[[ TEXT FOR ANALYSIS, beginning ]]

According to opinion polls, however, the Russian public is not nearly so eager to pat its leaders on the back. In the last two weeks of July, state-run pollster VTsIOM reported that approval ratings for both Putin and Luzhkov had fallen to their lowest levels in more than four years, while Medvedev's numbers were at one of their lowest points since he took office in May 2008. At the same time, more Russians have started clamoring for the return of gubernatorial elections, which Putin canceled in 2004 when he handed the Kremlin the right to appoint regional leaders. In a survey released August 6 by the independent Levada Center, 59% of Russians now want to choose their own governors again, up by 5% since January.

But Michael Stott says that Russia's media manipulation will be able to overcome any short-term damage done:

Popular apathy, control over the media and a lack of potent opposition will ensure that Moscow's ruling duo do not suffer seriously from disastrous summer fires as president George W. Bush did from his administration's slow response to catastrophe.

[[ TEXT FOR ANALYSIS, end ]]

- WHAT YOU ARE ASKED TO DO: Name every person mentioned in the passage about Russian polls. You won't need the entries for this.

[[ MATERIAL SHOWN, beginning ]]

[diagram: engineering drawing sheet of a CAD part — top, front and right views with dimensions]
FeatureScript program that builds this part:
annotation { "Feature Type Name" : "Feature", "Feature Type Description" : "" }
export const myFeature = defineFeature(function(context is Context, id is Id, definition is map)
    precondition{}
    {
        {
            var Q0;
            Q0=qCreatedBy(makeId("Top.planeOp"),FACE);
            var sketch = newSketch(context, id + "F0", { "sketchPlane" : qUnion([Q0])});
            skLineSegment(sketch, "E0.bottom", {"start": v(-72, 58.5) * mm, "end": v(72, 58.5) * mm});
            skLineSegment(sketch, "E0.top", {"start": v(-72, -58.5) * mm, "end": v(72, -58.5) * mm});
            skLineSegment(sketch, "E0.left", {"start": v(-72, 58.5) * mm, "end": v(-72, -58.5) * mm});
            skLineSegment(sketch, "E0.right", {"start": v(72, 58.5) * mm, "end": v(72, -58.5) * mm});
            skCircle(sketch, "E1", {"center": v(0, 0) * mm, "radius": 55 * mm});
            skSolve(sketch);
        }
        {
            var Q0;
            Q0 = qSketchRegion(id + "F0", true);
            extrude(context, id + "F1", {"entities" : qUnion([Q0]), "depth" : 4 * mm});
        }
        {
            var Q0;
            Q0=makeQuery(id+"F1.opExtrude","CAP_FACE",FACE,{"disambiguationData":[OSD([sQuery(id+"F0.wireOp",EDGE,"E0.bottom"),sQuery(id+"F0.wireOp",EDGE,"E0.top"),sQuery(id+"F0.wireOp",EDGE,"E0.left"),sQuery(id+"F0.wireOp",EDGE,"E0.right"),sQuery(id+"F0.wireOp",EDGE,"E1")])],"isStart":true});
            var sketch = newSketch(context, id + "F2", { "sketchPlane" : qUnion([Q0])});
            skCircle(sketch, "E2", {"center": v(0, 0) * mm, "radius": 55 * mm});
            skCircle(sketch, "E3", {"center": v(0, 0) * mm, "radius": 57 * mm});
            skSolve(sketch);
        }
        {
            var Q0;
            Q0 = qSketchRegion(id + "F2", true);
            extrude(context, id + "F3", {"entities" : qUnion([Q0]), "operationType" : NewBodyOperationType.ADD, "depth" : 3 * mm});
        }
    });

[[ MATERIAL SHOWN, end ]]

- RESPONSE TO THE TASK: Putin, Luzhkov, Medvedev, Michael Stott, George W. Bush